Start of Records for this task

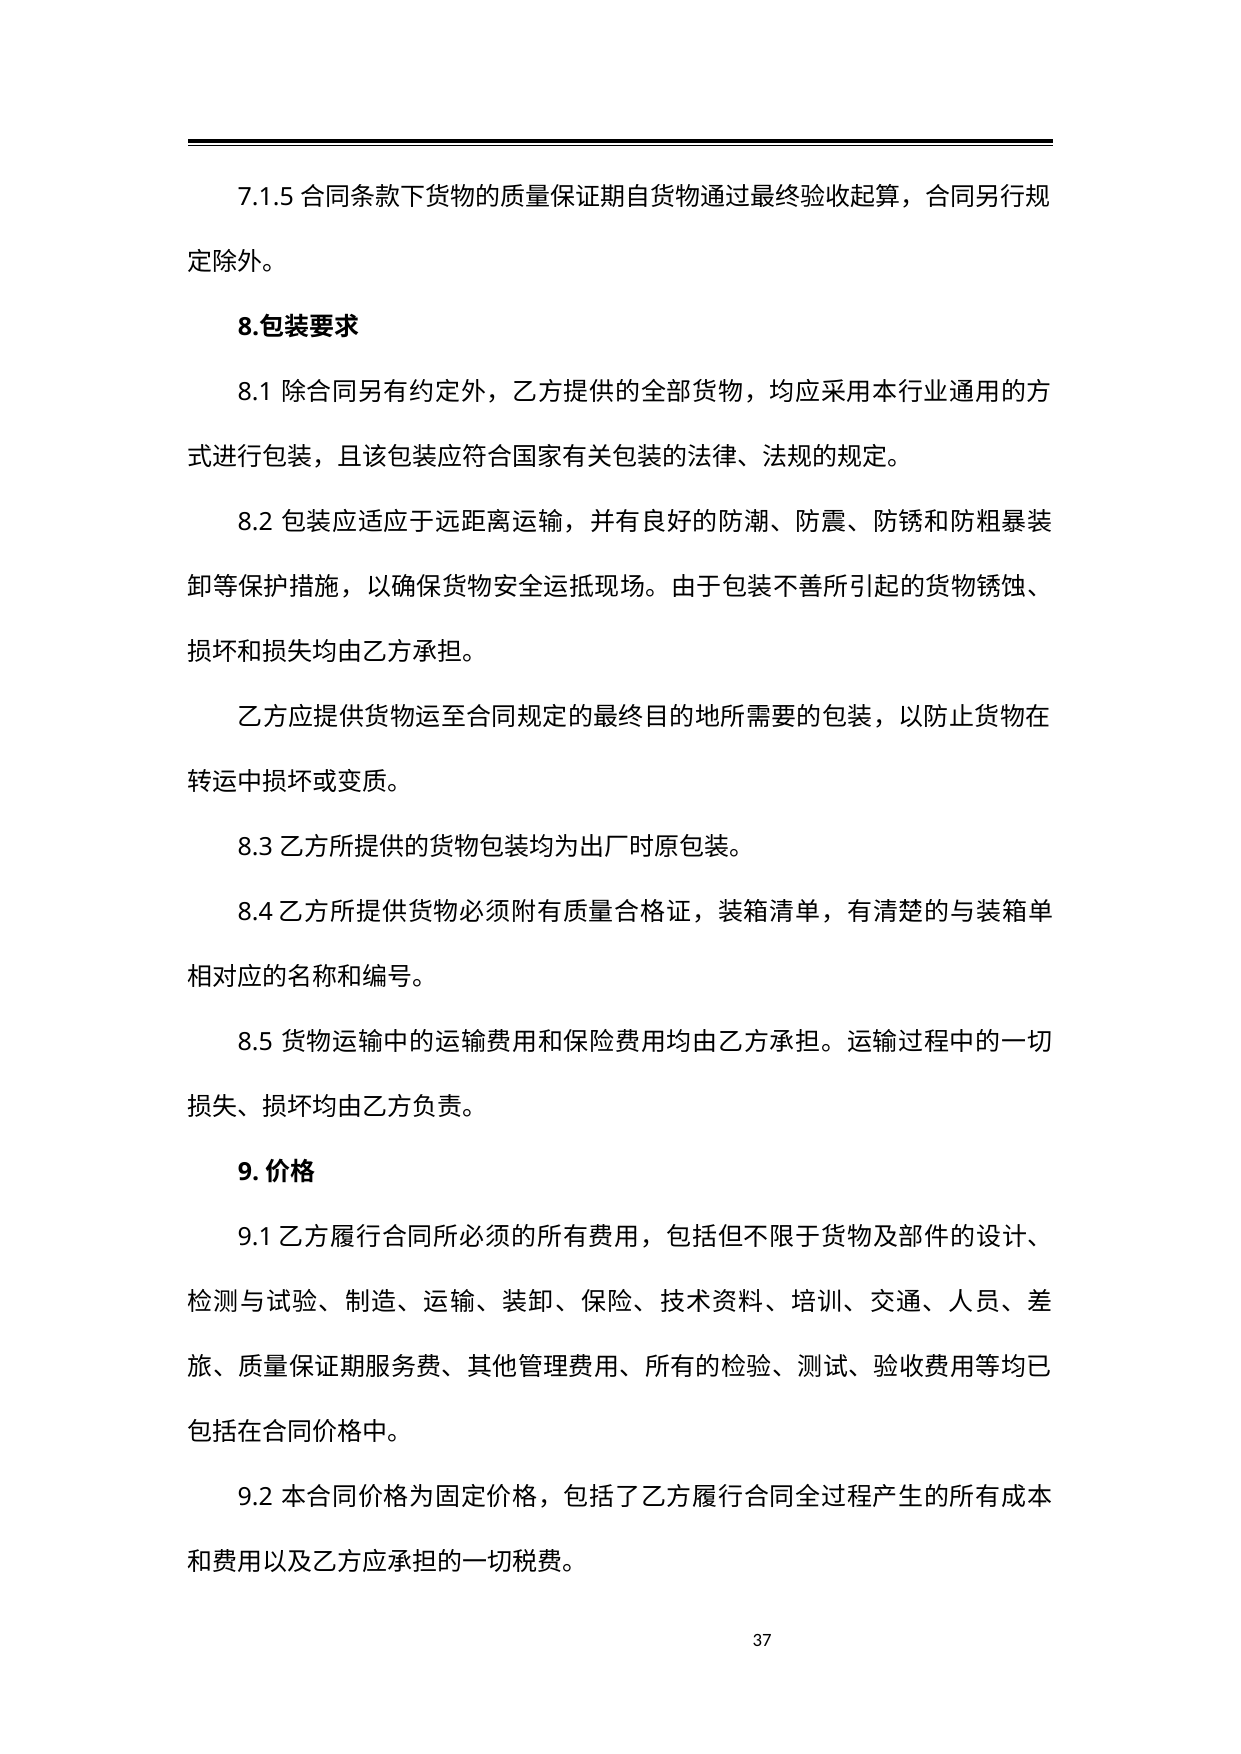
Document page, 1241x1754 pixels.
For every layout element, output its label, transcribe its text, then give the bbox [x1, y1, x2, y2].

text 乙方应提供货物运至合同规定的最终目的地所需要的包装，以防止货物在转运中损坏或变质。 [187, 682, 1053, 812]
text 8.1 除合同另有约定外，乙方提供的全部货物，均应采用本行业通用的方式进行包装，且该包装应符合国家有关包装的法律、法规的规定。 [187, 357, 1053, 487]
text 9.1乙方履行合同所必须的所有费用，包括但不限于货物及部件的设计、检测与试验、制造、运输、装卸、保险、技术资料、培训、交通、人员、差旅、质量保证期服务费、其他管理费用、所有的检验、测试、验收费用等均已包括在合同价格中。 [187, 1202, 1053, 1462]
text 8.2 包装应适应于远距离运输，并有良好的防潮、防震、防锈和防粗暴装卸等保护措施，以确保货物安全运抵现场。由于包装不善所引起的货物锈蚀、损坏和损失均由乙方承担。 [187, 487, 1053, 682]
text 8.包装要求 [187, 292, 1053, 357]
text 8.5 货物运输中的运输费用和保险费用均由乙方承担。运输过程中的一切损失、损坏均由乙方负责。 [187, 1007, 1053, 1137]
text 8.3 乙方所提供的货物包装均为出厂时原包装。 [187, 812, 1053, 877]
text 7.1.5 合同条款下货物的质量保证期自货物通过最终验收起算，合同另行规定除外。 [187, 162, 1053, 292]
text 9.2 本合同价格为固定价格，包括了乙方履行合同全过程产生的所有成本和费用以及乙方应承担的一切税费。 [187, 1462, 1053, 1592]
text 9. 价格 [187, 1137, 1053, 1202]
text 8.4乙方所提供货物必须附有质量合格证，装箱清单，有清楚的与装箱单相对应的名称和编号。 [187, 877, 1053, 1007]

End of Records for this task

__Your goal__. An exact copy of the lines from the one with "For every layout" through the last line of the listing is the whole answer.

__Reply to the task__.
For every layout element, output its label, transcribe its text, then give the bbox [x1, y1, x2, y2].

text 乙方应提供货物运至合同规定的最终目的地所需要的包装，以防止货物在转运中损坏或变质。 [187, 682, 1053, 812]
text 8.1 除合同另有约定外，乙方提供的全部货物，均应采用本行业通用的方式进行包装，且该包装应符合国家有关包装的法律、法规的规定。 [187, 357, 1053, 487]
text 9.1乙方履行合同所必须的所有费用，包括但不限于货物及部件的设计、检测与试验、制造、运输、装卸、保险、技术资料、培训、交通、人员、差旅、质量保证期服务费、其他管理费用、所有的检验、测试、验收费用等均已包括在合同价格中。 [187, 1202, 1053, 1462]
text 8.2 包装应适应于远距离运输，并有良好的防潮、防震、防锈和防粗暴装卸等保护措施，以确保货物安全运抵现场。由于包装不善所引起的货物锈蚀、损坏和损失均由乙方承担。 [187, 487, 1053, 682]
text 8.包装要求 [187, 292, 1053, 357]
text 8.5 货物运输中的运输费用和保险费用均由乙方承担。运输过程中的一切损失、损坏均由乙方负责。 [187, 1007, 1053, 1137]
text 8.3 乙方所提供的货物包装均为出厂时原包装。 [187, 812, 1053, 877]
text 7.1.5 合同条款下货物的质量保证期自货物通过最终验收起算，合同另行规定除外。 [187, 162, 1053, 292]
text 9.2 本合同价格为固定价格，包括了乙方履行合同全过程产生的所有成本和费用以及乙方应承担的一切税费。 [187, 1462, 1053, 1592]
text 9. 价格 [187, 1137, 1053, 1202]
text 8.4乙方所提供货物必须附有质量合格证，装箱清单，有清楚的与装箱单相对应的名称和编号。 [187, 877, 1053, 1007]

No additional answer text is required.